I was thrown off for a while to the great tacos being served here, since the truck that was there for years was pretty horrible. The Cuatro Vientos truck parks on Roosevelt between 65th and 67th St after 8pm, usually in front of Gleason's Paint Supply shop. For a better reference, it's the truck just across the street from Sripraphai. Whereas the previous truck was manned by a few gregarious and welcoming guys peddling mediocre fare, the new Cuatro Vientos truck offers a more subdued experience, and is staffed by two women (and another kitchen runner). For a quiet stretch of Roosevelt Ave, people seem to appear in clumps, and for some reason, I seem to get there just when some driver comes by and orders 10 tacos and 5 tortas, making my wait longer than it should be. But that's indicative of the business.

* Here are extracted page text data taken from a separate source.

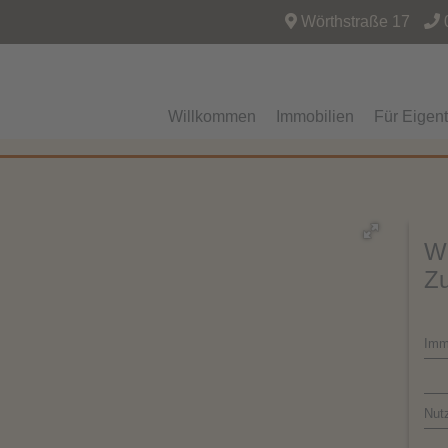
Wörthstraße 17
Willkommen
Immobilien
Für Eigen
Wi
Zu
Imm
Nut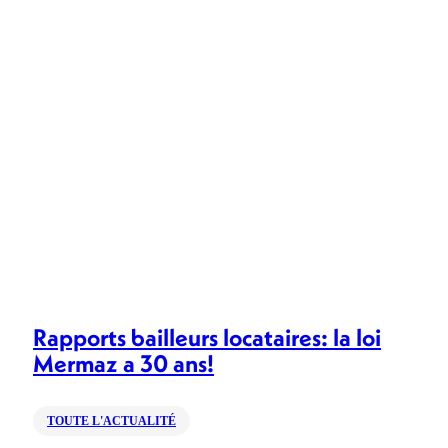
Rapports bailleurs locataires: la loi
Mermaz a 30 ans!
TOUTE L'ACTUALITÉ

There's the standard list of taco fillings you see at just about every other taco joint that dots Roosevelt Ave. My usual orders are the carnitas and lengua tacos, both of which are way above average. But looking at the taco menu, you come across other items you don't find on the standard NY taquería menus. Things like sobrebarriga, campechano, or pernil. And this is where I find Cuatro Vientos separates itself from the pack. Sobrebarriga seems to mean "above the belly" and refers to skirt steak. Suadero is a similar cut, and I'm not quite sure how different they are, or if they are actually the same thing, since the term sobrebarriga seems to be used more in South America than in Mexico. Nonetheless, this is a superb taco filling. I liken it to the beefy version of good carnitas. Crispy and slightly stringy, I think the meat is slow roasted, braised, or steamed beforehand and then finished with a blast of heat to create that crispness, and then grilled on the flat-top before inserting them in tortillas. Campechano is another filling I don't see often in NYC. It's the combination of beef and chorizo, and well, who wouldn't like that combination? I also wonder whether pernil and carnitas is the same thing but made for different latino groups to understand more easily. Both tasted like carnitas. I'll have to get to the bottom of that controversy. So far, I've gone through most of the tacos menu and I'm pleased to have this truck so nearby. It's my usual stop for a protein filled dinner after a night of playing sports.